OP-ED: A wickedly tragic collapse downtown

By ALAN SMASON

A sleepy Shabbat morning was shattered October 12 with a tumultuous roar as tons of concrete, rebar and reinforcing steel shattered to the earth and pancaked floors above, unleashing a cloud of rubble from the Hard Rock Hotel being constructed downtown.

After the dust had settled, police, fire and city safety officials scrambled to determine what had happened and were shocked to learn that at least two workers had been killed in the partial collapse and that a third victim had yet to be located and has now been declared dead. Some 18 of the other 112 workers on site at the time were lucky and escaped serious injury.

But the more emergency responders examined the situation, the more alarmed they became. Two of the constructions site’s 270-foot tall cranes had become unattached from the building. Only debris that had lodged below had kept the structures from plummeting to the street or causing even more damage to nearby buildings like the Saenger Theater.

During the ensuing days, there has been little to report and the likelihood of an additional collapse remains high, according to city officials.

Failures of structures like this are, thankfully, few and far between. While there is no official cause given just yet, contributing factors for these catastrophic failure include shoddy materials being employed or inattention paid or ignoring industry-mandated safety practices.

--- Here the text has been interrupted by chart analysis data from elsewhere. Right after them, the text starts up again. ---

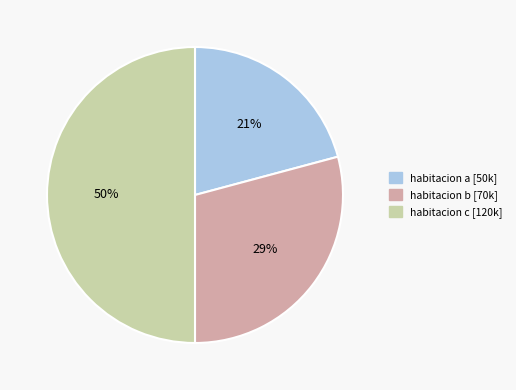

Is habitacion a the majority of the pie?

No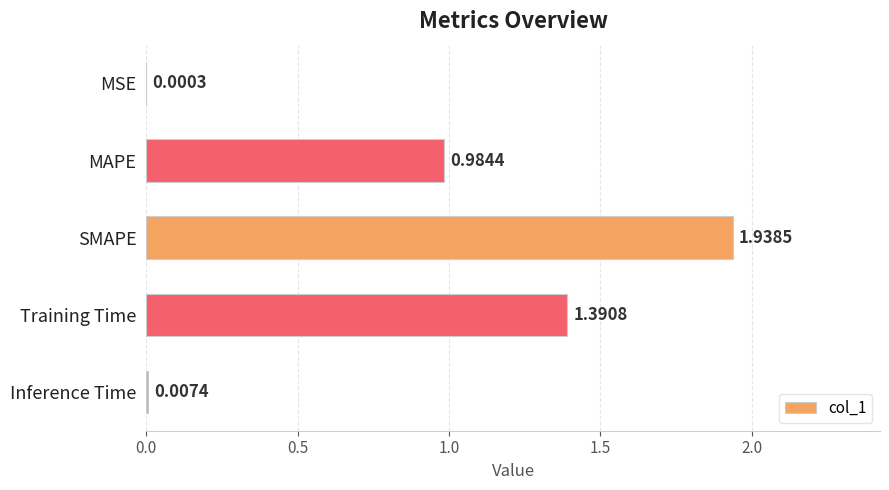

Between MSE and Inference Time, which is larger?

Inference Time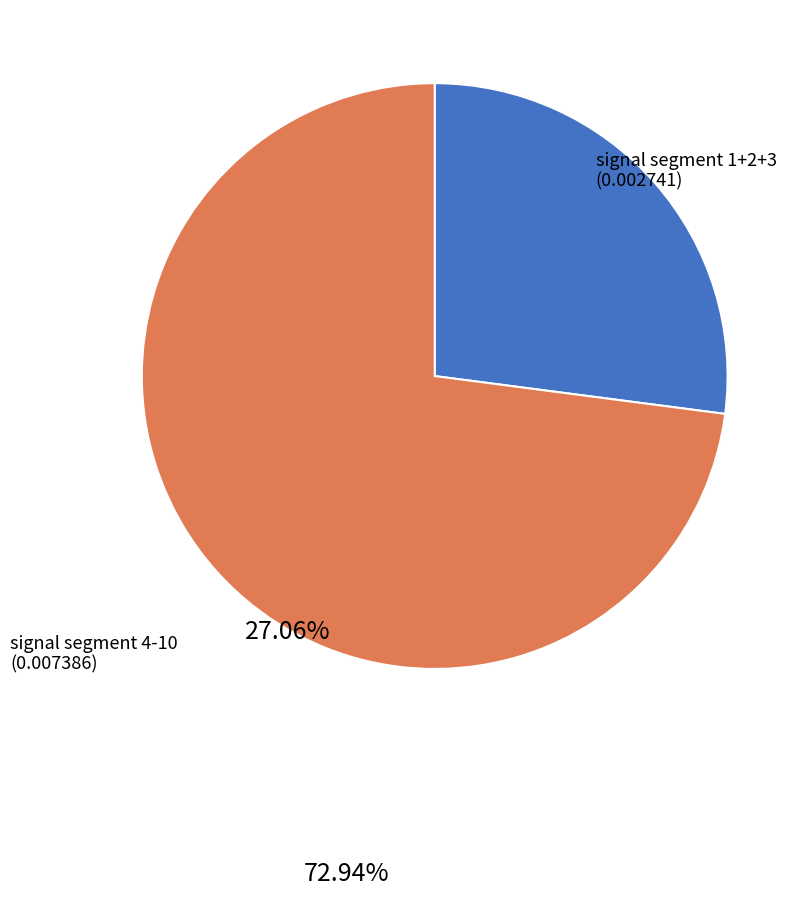

Does any single category account for the majority?

Yes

Aside from the two deaths already connected to this tragedy, hundreds of people have been affected as a mandatory evacuation of the area was imposed and access to streets around the site have been cordoned off.  Nearby hostel and hotel workers and guests have been displaced and dozens of vehicles in parking lots remain inaccessible. Businesses remain closed including the Saenger Theater, which sustained damage to its roof and facade. The national tour of “Wicked” was cancelled and future productions such as “The Color Purple” and “Dear Evan Hansen” may also have to bypass New Orleans as a result of the disaster.

This disaster is sad enough due to the loss of life and future losses to area commerce also loom large, but nothing can be done until the two cranes are secured. Then, the tenuous process of removal of the structure can progress and will be ongoing for weeks, if not months. Not only will this impact egress onto Canal Street, Basin Street, Rampart Street, portions of the Central Business District and the French Quarter, but it could certainly affect many of the upcoming Mardi Gras parade routes. 

Once the debris is cleared, the final drama will play out in the courts as possible criminal charges are considered and lawsuits seeking damages in the millions are filed.

This is a tragedy of epic proportions and one we must all bear in the interim.